▶ _Your goal_: Convert the part of the data below that opens with the line containing "charts of accounts</span></span>" and closes with the line containing "uw bedrijf het", both ends included, into a Markdown table with the columns Row and Line. Number each line in Row, and leave out blank lines.

▶ _Extracted information_:
⟨

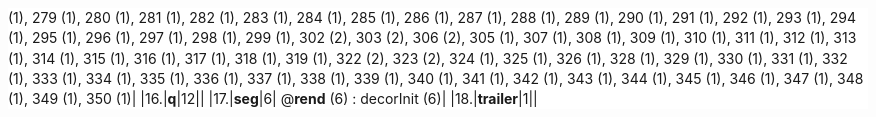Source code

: (1), 279 (1), 280 (1), 281 (1), 282 (1), 283 (1), 284 (1), 285 (1), 286 (1), 287 (1), 288 (1), 289 (1), 290 (1), 291 (1), 292 (1), 293 (1), 294 (1), 295 (1), 296 (1), 297 (1), 298 (1), 299 (1), 302 (2), 303 (2), 306 (2), 305 (1), 307 (1), 308 (1), 309 (1), 310 (1), 311 (1), 312 (1), 313 (1), 314 (1), 315 (1), 316 (1), 317 (1), 318 (1), 319 (1), 322 (2), 323 (2), 324 (1), 325 (1), 326 (1), 328 (1), 329 (1), 330 (1), 331 (1), 332 (1), 333 (1), 334 (1), 335 (1), 336 (1), 337 (1), 338 (1), 339 (1), 340 (1), 341 (1), 342 (1), 343 (1), 344 (1), 345 (1), 346 (1), 347 (1), 348 (1), 349 (1), 350 (1)|
|16.|__q__|12||
|17.|__seg__|6| @__rend__ (6) : decorInit (6)|
|18.|__trailer__|1||
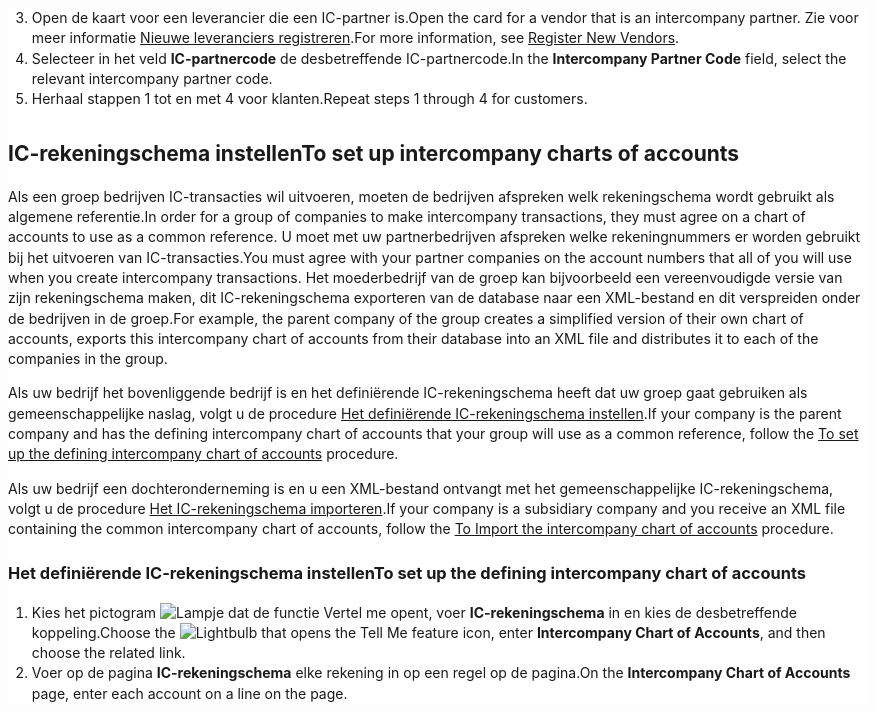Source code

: 3. <span data-ttu-id="52830-124">Open de kaart voor een leverancier die een IC-partner is.</span><span class="sxs-lookup"><span data-stu-id="52830-124">Open the card for a vendor that is an intercompany partner.</span></span> <span data-ttu-id="52830-125">Zie voor meer informatie [Nieuwe leveranciers registreren](purchasing-how-register-new-vendors.md).</span><span class="sxs-lookup"><span data-stu-id="52830-125">For more information, see [Register New Vendors](purchasing-how-register-new-vendors.md).</span></span>
4. <span data-ttu-id="52830-126">Selecteer in het veld **IC-partnercode** de desbetreffende IC-partnercode.</span><span class="sxs-lookup"><span data-stu-id="52830-126">In the **Intercompany Partner Code** field, select the relevant intercompany partner code.</span></span>
5. <span data-ttu-id="52830-127">Herhaal stappen 1 tot en met 4 voor klanten.</span><span class="sxs-lookup"><span data-stu-id="52830-127">Repeat steps 1 through 4 for customers.</span></span>

## <a name="to-set-up-intercompany-charts-of-accounts"></a><span data-ttu-id="52830-128">IC-rekeningschema instellen</span><span class="sxs-lookup"><span data-stu-id="52830-128">To set up intercompany charts of accounts</span></span>
<span data-ttu-id="52830-129">Als een groep bedrijven IC-transacties wil uitvoeren, moeten de bedrijven afspreken welk rekeningschema wordt gebruikt als algemene referentie.</span><span class="sxs-lookup"><span data-stu-id="52830-129">In order for a group of companies to make intercompany transactions, they must agree on a chart of accounts to use as a common reference.</span></span> <span data-ttu-id="52830-130">U moet met uw partnerbedrijven afspreken welke rekeningnummers er worden gebruikt bij het uitvoeren van IC-transacties.</span><span class="sxs-lookup"><span data-stu-id="52830-130">You must agree with your partner companies on the account numbers that all of you will use when you create intercompany transactions.</span></span> <span data-ttu-id="52830-131">Het moederbedrijf van de groep kan bijvoorbeeld een vereenvoudigde versie van zijn rekeningschema maken, dit IC-rekeningschema exporteren van de database naar een XML-bestand en dit verspreiden onder de bedrijven in de groep.</span><span class="sxs-lookup"><span data-stu-id="52830-131">For example, the parent company of the group creates a simplified version of their own chart of accounts, exports this intercompany chart of accounts from their database into an XML file and distributes it to each of the companies in the group.</span></span>  

<span data-ttu-id="52830-132">Als uw bedrijf het bovenliggende bedrijf is en het definiërende IC-rekeningschema heeft dat uw groep gaat gebruiken als gemeenschappelijke naslag, volgt u de procedure [Het definiërende IC-rekeningschema instellen](intercompany-how-setup.md#to-set-up-the-defining-intercompany-chart-of-accounts).</span><span class="sxs-lookup"><span data-stu-id="52830-132">If your company is the parent company and has the defining intercompany chart of accounts that your group will use as a common reference, follow the [To set up the defining intercompany chart of accounts](intercompany-how-setup.md#to-set-up-the-defining-intercompany-chart-of-accounts) procedure.</span></span>  

<span data-ttu-id="52830-133">Als uw bedrijf een dochteronderneming is en u een XML-bestand ontvangt met het gemeenschappelijke IC-rekeningschema, volgt u de procedure [Het IC-rekeningschema importeren](intercompany-how-setup.md#to-import-the-intercompany-chart-of-accounts).</span><span class="sxs-lookup"><span data-stu-id="52830-133">If your company is a subsidiary company and you receive an XML file containing the common intercompany chart of accounts, follow the [To Import the intercompany chart of accounts](intercompany-how-setup.md#to-import-the-intercompany-chart-of-accounts) procedure.</span></span>  

### <a name="to-set-up-the-defining-intercompany-chart-of-accounts"></a><span data-ttu-id="52830-134">Het definiërende IC-rekeningschema instellen</span><span class="sxs-lookup"><span data-stu-id="52830-134">To set up the defining intercompany chart of accounts</span></span>
1. <span data-ttu-id="52830-135">Kies het pictogram ![Lampje dat de functie Vertel me opent](media/ui-search/search_small.png "Vertel me wat u wilt doen"), voer **IC-rekeningschema** in en kies de desbetreffende koppeling.</span><span class="sxs-lookup"><span data-stu-id="52830-135">Choose the ![Lightbulb that opens the Tell Me feature](media/ui-search/search_small.png "Tell me what you want to do") icon, enter **Intercompany Chart of Accounts**, and then choose the related link.</span></span>
2. <span data-ttu-id="52830-136">Voer op de pagina **IC-rekeningschema** elke rekening in op een regel op de pagina.</span><span class="sxs-lookup"><span data-stu-id="52830-136">On the **Intercompany Chart of Accounts** page, enter each account on a line on the page.</span></span>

⟩

▶ _Task answer_:
| Row | Line |
|---|---|
| 1 | ## <a name="to-set-up-intercompany-charts-of-accounts"></a><span data-ttu-id="52830-128">IC-rekeningschema instellen</span><span class="sxs-lookup"><span data-stu-id="52830-128">To set up intercompany charts of accounts</span></span> |
| 2 | <span data-ttu-id="52830-129">Als een groep bedrijven IC-transacties wil uitvoeren, moeten de bedrijven afspreken welk rekeningschema wordt gebruikt als algemene referentie.</span><span class="sxs-lookup"><span data-stu-id="52830-129">In order for a group of companies to make intercompany transactions, they must agree on a chart of accounts to use as a common reference.</span></span> <span data-ttu-id="52830-130">U moet met uw partnerbedrijven afspreken welke rekeningnummers er worden gebruikt bij het uitvoeren van IC-transacties.</span><span class="sxs-lookup"><span data-stu-id="52830-130">You must agree with your partner companies on the account numbers that all of you will use when you create intercompany transactions.</span></span> <span data-ttu-id="52830-131">Het moederbedrijf van de groep kan bijvoorbeeld een vereenvoudigde versie van zijn rekeningschema maken, dit IC-rekeningschema exporteren van de database naar een XML-bestand en dit verspreiden onder de bedrijven in de groep.</span><span class="sxs-lookup"><span data-stu-id="52830-131">For example, the parent company of the group creates a simplified version of their own chart of accounts, exports this intercompany chart of accounts from their database into an XML file and distributes it to each of the companies in the group.</span></span>   |
| 3 | <span data-ttu-id="52830-132">Als uw bedrijf het bovenliggende bedrijf is en het definiërende IC-rekeningschema heeft dat uw groep gaat gebruiken als gemeenschappelijke naslag, volgt u de procedure [Het definiërende IC-rekeningschema instellen](intercompany-how-setup.md#to-set-up-the-defining-intercompany-chart-of-accounts).</span><span class="sxs-lookup"><span data-stu-id="52830-132">If your company is the parent company and has the defining intercompany chart of accounts that your group will use as a common reference, follow the [To set up the defining intercompany chart of accounts](intercompany-how-setup.md#to-set-up-the-defining-intercompany-chart-of-accounts) procedure.</span></span>   |